CubaDebate: A Eduardo Galeano, um abraço que cruza continentes

Há vários Eduardo(s) importantes em minha vida. Meu pai, minha professora Cecília da pré-escola, e o escritor uruguaio Eduardo Galeano. Todos me ensinaram lições necessárias para caminhar.

Por Elisa Beatriz Ramírez Hernández, no CubaDebate

Mural de Eduardo Galeano na Índia - Elisa Beatriz Ramírez Hernández

Eduardo Galeano me presenteou com o segredo do abraço. Não somente um livro, mas a humanidade toda condensada em seus breves relatos. Porque não precisa de tantas palavras para dizer o que é grande, assim como não precisamos de muito tempo para sentir o envolvimento de um abraço inesquecível.

Na universidade de Jornalismo nos ensinam Galeano, se aprende sobre As veias abertas da América Latina… e outras obras imprescindíveis. Mas depois da academia, além da política, o que melhor aprendi com Eduardo Galeano foi aproximar o ouvindo, estender as mãos, abrir os sentidos aos seres humanos que nos rodeiam. E essa foi a melhor lição de jornalismo que eu poderia ter recebido.
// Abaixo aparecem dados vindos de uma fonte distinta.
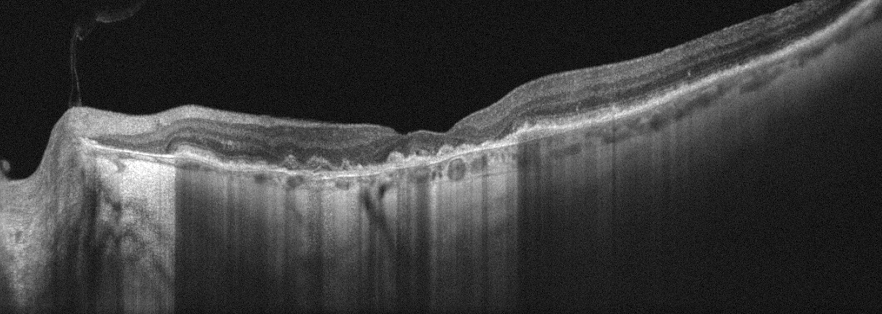
Left eye. OCT B-scan. Assessment: age-related macular degeneration.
Desde que o conheci, aprendi a ilhar com os olhos de Galeano. A buscar o que não se vê, a tratar de entender esse outro mundo que não aparece na grande imprensa, mas que é muito mais real e possível. E a sonhar ao lado dos que necessitam sonhos.
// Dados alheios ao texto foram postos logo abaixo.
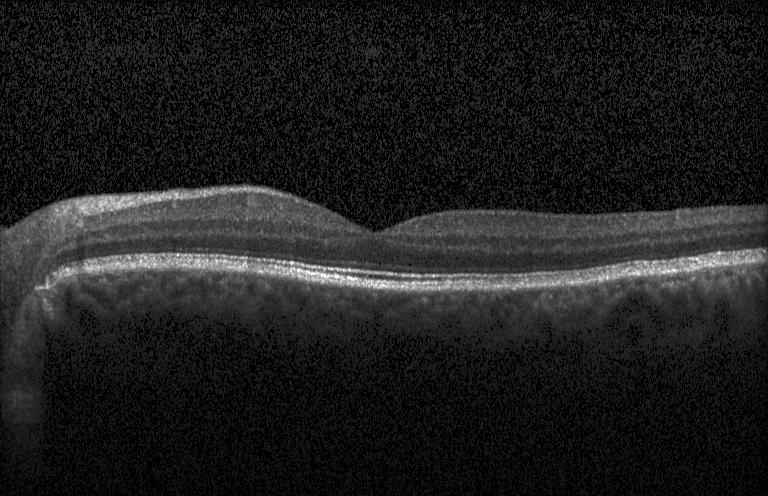 This B-scan demonstrates no choroidal neovascularization, diabetic macular edema, or drusen.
Em 2013 fui estudar num curso de Jornalismo para o Desenvolvimento na Jawaharlal Nehru University, em Nova Delhi, na Índia. Nos primeiros dias em que recorria a universidade o encontrei novamente. Não conseguia acreditar que naquele país tão distante aparecia diante de mim, em um mural, esse texto grandioso de Galeano que eu havia lido muito tempo antes.
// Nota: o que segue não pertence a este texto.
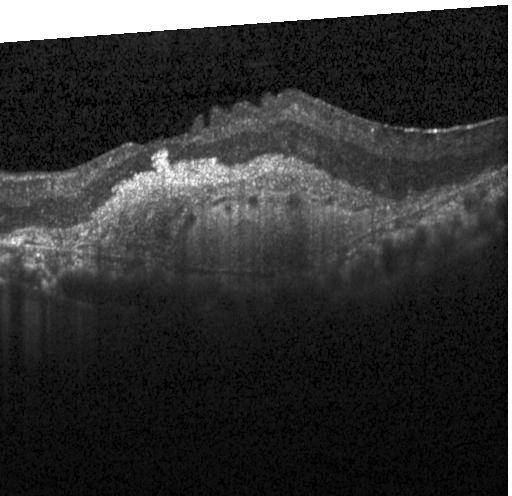 Retinal OCT cross-section. Spectral-domain OCT. Impression: choroidal neovascularization.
Se tratava de seu poema sobre “os ninguéns”. No mural aparecia uma caricatura junto ao fragmento do texto que se referia à “marginalidade das pessoas”. Eu o havia aprendido em espanhol, agora suas palavras estavam na minha frente em inglês e híndi, e com um sentido ainda mais universal e poderoso. Depois do encontro, regressei à aula com a certeza de estar no lugar certo para aprender algo útil sobre minha profissão.

Obrigada a este Eduardo, a Galeano por seu abraço que cruza continentes e permanece sempre; por nos fazer ver o que ninguém vê.

Os ninguéns: os filhos de ninguém, os dono de nada.
Os ninguéns: os nenhuns, correndo soltos, morrendo a vida, fodidos e mal pagos:
Que não são, embora sejam.
Que não falam idiomas, falam dialetos.
Que não praticam religiões, praticam superstições.
Que não fazem arte, fazem artesanato.
Que não são seres humanos, são recursos humanos.
Que não tem cultura, têm folclore.
Que não têm cara, têm braços.
Que não têm nome, têm número.
Que não aparecem na história universal, aparecem nas páginas policiais da imprensa local.
Os ninguéns, que custam menos do que a bala que os mata.